Catturato a Viagrande latitante Andrea Nizza Era ritenuto il capo di Cosa nostra a Catania

Dopo due anni e un mese, è finita la latitanza di Andrea Nizza. L’ultimo introvabile di Cosa nostra etnea è stato scovato dentro una casa di Viagrande dagli uomini del reparto operativo speciale dei carabinieri. Alla vista dei militari, il ricercato non avrebbe opposto resistenza e con lui è finita in manette pure una coppia di coniugi, accusati di favoreggiamento. Occhi scavati, qualche chilo in più e con tanti capelli in meno, rispetto all’unica foto segnaletica in circolazione, Nizza prima di essere portato via ha indossato una camicia nera con giacca a pois.

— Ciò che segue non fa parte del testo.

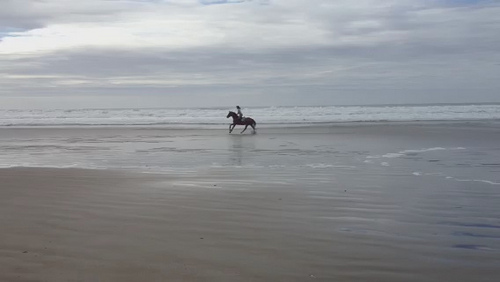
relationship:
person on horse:
[230, 101, 248, 119] [214, 91, 276, 139]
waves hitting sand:
[9, 112, 499, 155] [1, 118, 497, 278]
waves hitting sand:
[0, 102, 500, 148] [7, 168, 497, 278]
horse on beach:
[226, 110, 258, 134] [46, 145, 465, 265]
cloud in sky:
[3, 3, 411, 69] [2, 1, 498, 106]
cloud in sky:
[0, 0, 500, 63] [2, 1, 498, 106]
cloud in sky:
[0, 0, 500, 63] [1, 12, 498, 104]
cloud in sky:
[0, 0, 500, 63] [5, 7, 488, 129]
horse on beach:
[220, 102, 260, 142] [1, 158, 499, 276]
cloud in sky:
[0, 0, 500, 63] [154, 29, 311, 52]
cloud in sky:
[0, 0, 500, 63] [292, 39, 456, 101]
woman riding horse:
[235, 103, 242, 117] [227, 111, 259, 132]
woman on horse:
[235, 105, 243, 119] [221, 109, 262, 134]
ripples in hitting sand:
[311, 160, 441, 259] [0, 165, 500, 282]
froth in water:
[362, 145, 464, 155] [0, 103, 498, 280]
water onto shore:
[0, 107, 498, 177] [3, 171, 499, 278]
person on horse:
[235, 106, 244, 120] [226, 110, 256, 133]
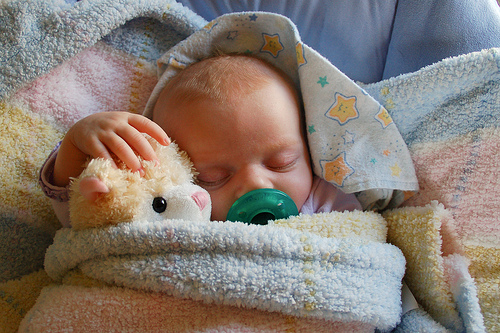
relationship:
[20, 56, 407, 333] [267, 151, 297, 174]
baby has eye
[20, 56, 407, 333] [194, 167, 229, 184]
baby has eye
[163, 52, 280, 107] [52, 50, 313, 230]
hair of baby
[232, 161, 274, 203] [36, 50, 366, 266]
nose of a baby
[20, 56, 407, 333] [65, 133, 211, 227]
baby holds bear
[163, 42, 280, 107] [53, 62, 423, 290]
hair on baby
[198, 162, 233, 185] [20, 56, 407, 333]
eye of baby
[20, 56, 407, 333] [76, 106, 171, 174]
baby has hand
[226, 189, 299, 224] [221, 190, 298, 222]
pacifier in mouth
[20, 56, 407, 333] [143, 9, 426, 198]
baby under blanket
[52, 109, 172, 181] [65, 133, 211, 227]
baby's hand on bear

L’uomo, 30enne, è considerato dagli inquirenti il capo della famiglia mafiosa dei Santapaola-Ercolano di Catania e aveva fatto perdere le sue tracce alla fine del 2014. Quando il tribunale etneo lo aveva condannato a sei anni e otto mesi, nell’ambito del processo scaturito dall’operazione Fiori bianchi. Da quel giorno Nizza era diventato introvabile, accrescendo il suo potere criminale tanto da essere inserito tra i latitanti più ricercati dalle forze dell’ordine. 

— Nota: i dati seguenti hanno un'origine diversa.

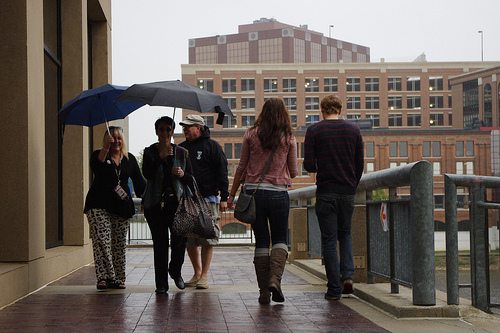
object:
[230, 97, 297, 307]
lady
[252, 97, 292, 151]
hair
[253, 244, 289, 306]
knee high boots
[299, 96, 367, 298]
person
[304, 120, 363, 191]
shirt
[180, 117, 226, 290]
man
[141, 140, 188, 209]
shirt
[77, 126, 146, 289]
lady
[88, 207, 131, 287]
pants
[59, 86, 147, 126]
umbrella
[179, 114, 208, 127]
cap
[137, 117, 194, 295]
lady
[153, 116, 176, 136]
short hair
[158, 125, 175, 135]
glasses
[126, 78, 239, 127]
umbrellas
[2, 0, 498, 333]
scene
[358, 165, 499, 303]
railing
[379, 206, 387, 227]
arrow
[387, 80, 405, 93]
window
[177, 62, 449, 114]
building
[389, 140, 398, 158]
window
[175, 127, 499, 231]
building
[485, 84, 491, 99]
window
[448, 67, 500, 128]
building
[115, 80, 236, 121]
black umbrella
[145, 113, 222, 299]
man and lady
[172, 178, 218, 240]
bag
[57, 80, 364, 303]
people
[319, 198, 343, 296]
leg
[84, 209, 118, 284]
leg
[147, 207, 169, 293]
leg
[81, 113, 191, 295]
two people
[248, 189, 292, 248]
blue jeans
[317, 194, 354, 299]
blue jeans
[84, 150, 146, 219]
black shirt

L’ex latitante appartiene a una dinastia di mafiosi specializzati nel business del narcotraffico, in particolare con l’Albania. L’ultimo dei cinque fratelli di Nizza a finire in manette, durante l’operazione Polaris dello scorso novembre, è stato Salvatore, detto mpapocchia, e il figlio di quest’ultimo, Dario. Ci sono poi il sanguinario Daniele e sopratutto Fabrizio. Che dal 2015 ha deciso di tradire la famiglia per iniziare a collaborare con gli inquirenti. Un pentimento che ha mandato in crisi la cosca e le tradizionali roccaforti nei quartieri di Librino, San Cristoforo e San Giovanni Galermo, con centinaia di arresti e sequestri di armi e droga che si sono susseguiti a ritmo incessante. L’uomo ha puntato il dito anche contro il fratello catturato oggi.

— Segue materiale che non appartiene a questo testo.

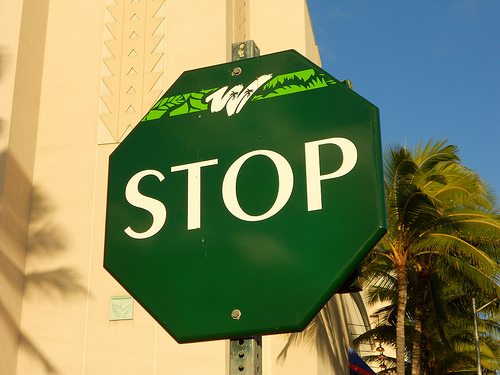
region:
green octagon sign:
[66, 40, 407, 357]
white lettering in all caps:
[113, 129, 364, 257]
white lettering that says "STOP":
[116, 135, 363, 238]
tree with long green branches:
[371, 143, 498, 373]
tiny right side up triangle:
[124, 45, 139, 60]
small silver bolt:
[219, 298, 247, 328]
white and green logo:
[131, 63, 341, 118]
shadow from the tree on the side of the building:
[1, 123, 103, 370]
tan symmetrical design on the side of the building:
[102, 1, 159, 143]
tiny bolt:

Sulle spalle di Andrea Nizza pesano numerose condanne, non ancora definitive. Negli ultimi mesi l’emergente ha collezionato pene per tentata estorsione, usura, lesioni, traffico di droga e omicidio. Un pedigree che – stando alle sentenze – ammonta già a più di 50 anni di detenzione da scontare. Le ricerche non sono state semplici, perché il boss ha goduto di una fitta rete di fedelissimi che gli hanno garantito l’irreperibilità dalle forze dell’ordine. Almeno fino a oggi.